## DATA EXCERPTS:
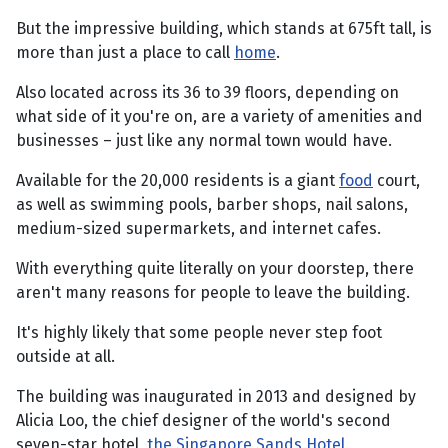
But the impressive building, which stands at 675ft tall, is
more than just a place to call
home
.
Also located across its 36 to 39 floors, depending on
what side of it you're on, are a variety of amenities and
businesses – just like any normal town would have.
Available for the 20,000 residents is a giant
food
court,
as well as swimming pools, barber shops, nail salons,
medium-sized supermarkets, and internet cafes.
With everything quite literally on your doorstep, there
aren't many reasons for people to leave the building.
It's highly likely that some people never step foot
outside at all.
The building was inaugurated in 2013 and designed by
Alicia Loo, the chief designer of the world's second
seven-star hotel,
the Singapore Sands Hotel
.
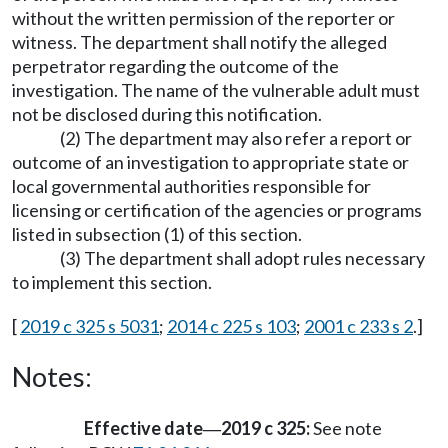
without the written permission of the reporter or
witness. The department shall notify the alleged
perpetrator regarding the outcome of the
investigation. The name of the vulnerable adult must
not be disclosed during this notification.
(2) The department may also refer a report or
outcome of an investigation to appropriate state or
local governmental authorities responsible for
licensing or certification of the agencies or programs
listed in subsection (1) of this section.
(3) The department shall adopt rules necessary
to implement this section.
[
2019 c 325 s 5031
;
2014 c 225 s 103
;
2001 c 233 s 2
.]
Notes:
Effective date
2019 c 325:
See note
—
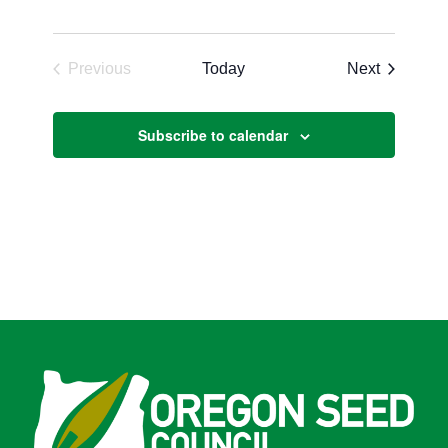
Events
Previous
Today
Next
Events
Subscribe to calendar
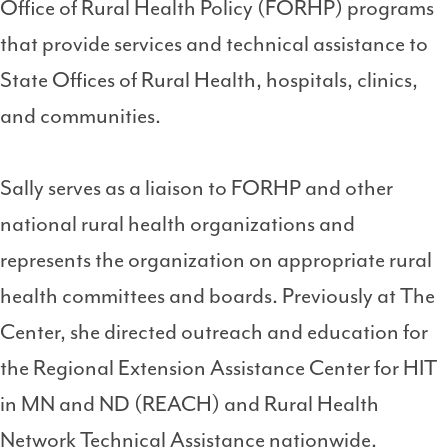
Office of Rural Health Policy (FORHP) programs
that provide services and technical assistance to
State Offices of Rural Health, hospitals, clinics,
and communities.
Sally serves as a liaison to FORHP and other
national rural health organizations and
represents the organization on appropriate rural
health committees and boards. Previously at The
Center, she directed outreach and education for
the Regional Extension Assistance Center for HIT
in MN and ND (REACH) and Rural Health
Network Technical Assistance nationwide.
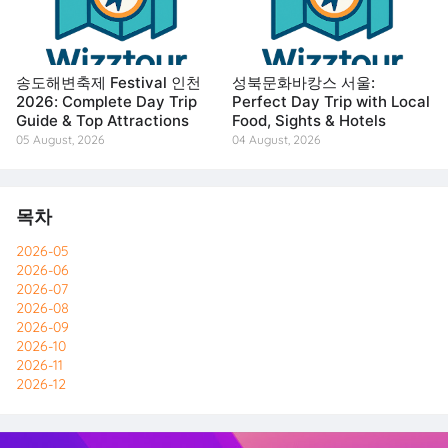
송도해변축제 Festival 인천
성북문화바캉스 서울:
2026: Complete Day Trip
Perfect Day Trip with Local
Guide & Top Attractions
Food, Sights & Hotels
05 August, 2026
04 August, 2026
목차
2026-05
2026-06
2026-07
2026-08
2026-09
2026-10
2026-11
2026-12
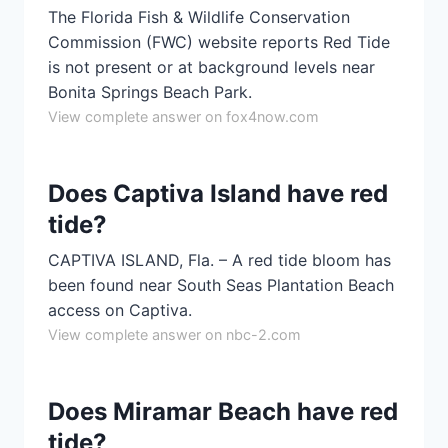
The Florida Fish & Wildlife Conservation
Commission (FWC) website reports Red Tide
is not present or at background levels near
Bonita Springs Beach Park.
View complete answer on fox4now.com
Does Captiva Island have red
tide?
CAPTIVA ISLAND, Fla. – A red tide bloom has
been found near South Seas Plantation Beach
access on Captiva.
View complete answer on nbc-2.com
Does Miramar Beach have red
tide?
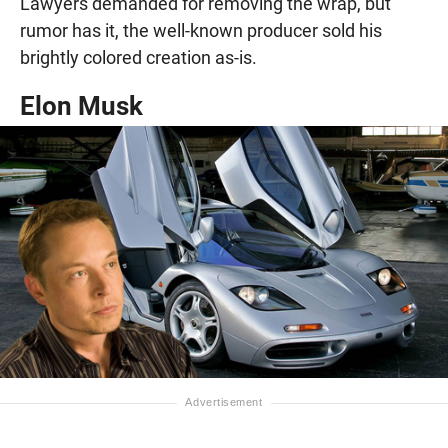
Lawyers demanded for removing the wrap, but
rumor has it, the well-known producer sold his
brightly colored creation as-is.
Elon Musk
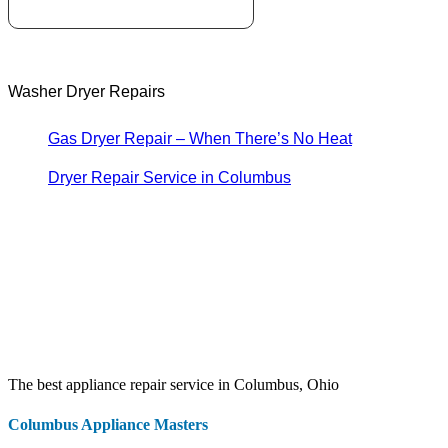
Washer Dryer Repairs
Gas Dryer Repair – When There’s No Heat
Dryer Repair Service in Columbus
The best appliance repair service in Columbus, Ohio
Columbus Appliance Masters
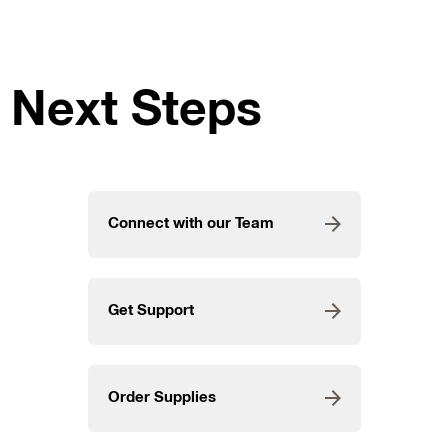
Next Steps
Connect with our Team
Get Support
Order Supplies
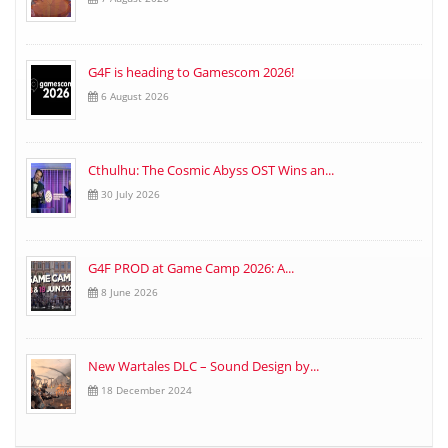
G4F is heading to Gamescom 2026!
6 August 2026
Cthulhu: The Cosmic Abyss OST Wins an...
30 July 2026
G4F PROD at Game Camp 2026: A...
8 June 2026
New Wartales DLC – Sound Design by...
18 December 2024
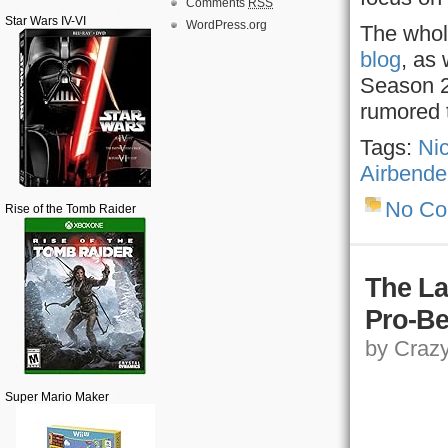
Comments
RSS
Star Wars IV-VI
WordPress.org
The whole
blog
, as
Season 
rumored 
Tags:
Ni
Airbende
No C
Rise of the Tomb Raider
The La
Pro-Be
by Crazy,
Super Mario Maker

## WHAT YOU ARE ASKED TO DO:
Repeat the listing exactly, pictures excluded.

## PROBLEM SOLUTION:
But the impressive building, which stands at 675ft tall, is
more than just a place to call
home
.
Also located across its 36 to 39 floors, depending on
what side of it you're on, are a variety of amenities and
businesses – just like any normal town would have.
Available for the 20,000 residents is a giant
food
court,
as well as swimming pools, barber shops, nail salons,
medium-sized supermarkets, and internet cafes.
With everything quite literally on your doorstep, there
aren't many reasons for people to leave the building.
It's highly likely that some people never step foot
outside at all.
The building was inaugurated in 2013 and designed by
Alicia Loo, the chief designer of the world's second
seven-star hotel,
the Singapore Sands Hotel
.
without the written permission of the reporter or
witness. The department shall notify the alleged
perpetrator regarding the outcome of the
investigation. The name of the vulnerable adult must
not be disclosed during this notification.
(2) The department may also refer a report or
outcome of an investigation to appropriate state or
local governmental authorities responsible for
licensing or certification of the agencies or programs
listed in subsection (1) of this section.
(3) The department shall adopt rules necessary
to implement this section.
[
2019 c 325 s 5031
;
2014 c 225 s 103
;
2001 c 233 s 2
.]
Notes:
Effective date
2019 c 325:
See note
—
Events
Previous
Today
Next
Events
Subscribe to calendar
Office of Rural Health Policy (FORHP) programs
that provide services and technical assistance to
State Offices of Rural Health, hospitals, clinics,
and communities.
Sally serves as a liaison to FORHP and other
national rural health organizations and
represents the organization on appropriate rural
health committees and boards. Previously at The
Center, she directed outreach and education for
the Regional Extension Assistance Center for HIT
in MN and ND (REACH) and Rural Health
Network Technical Assistance nationwide.
송도해변축제 Festival 인천
성북문화바캉스 서울:
2026: Complete Day Trip
Perfect Day Trip with Local
Guide & Top Attractions
Food, Sights & Hotels
05 August, 2026
04 August, 2026
목차
2026-05
2026-06
2026-07
2026-08
2026-09
2026-10
2026-11
2026-12
The Florida Fish & Wildlife Conservation
Commission (FWC) website reports Red Tide
is not present or at background levels near
Bonita Springs Beach Park.
View complete answer on fox4now.com
Does Captiva Island have red
tide?
CAPTIVA ISLAND, Fla. – A red tide bloom has
been found near South Seas Plantation Beach
access on Captiva.
View complete answer on nbc-2.com
Does Miramar Beach have red
tide?
Lawyers demanded for removing the wrap, but
rumor has it, the well-known producer sold his
brightly colored creation as-is.
Elon Musk
Washer Dryer Repairs
Gas Dryer Repair – When There’s No Heat
Dryer Repair Service in Columbus
The best appliance repair service in Columbus, Ohio
Columbus Appliance Masters
Next Steps
Connect with our Team
Get Support
Order Supplies
G4F is heading to Gamescom 2026!
6 August 2026
Cthulhu: The Cosmic Abyss OST Wins an...
30 July 2026
G4F PROD at Game Camp 2026: A...
8 June 2026
New Wartales DLC – Sound Design by...
18 December 2024
Comments
RSS
Star Wars IV-VI
WordPress.org
The whole
blog
, as
Season 
rumored 
Tags:
Ni
Airbende
No C
Rise of the Tomb Raider
The La
Pro-Be
by Crazy,
Super Mario Maker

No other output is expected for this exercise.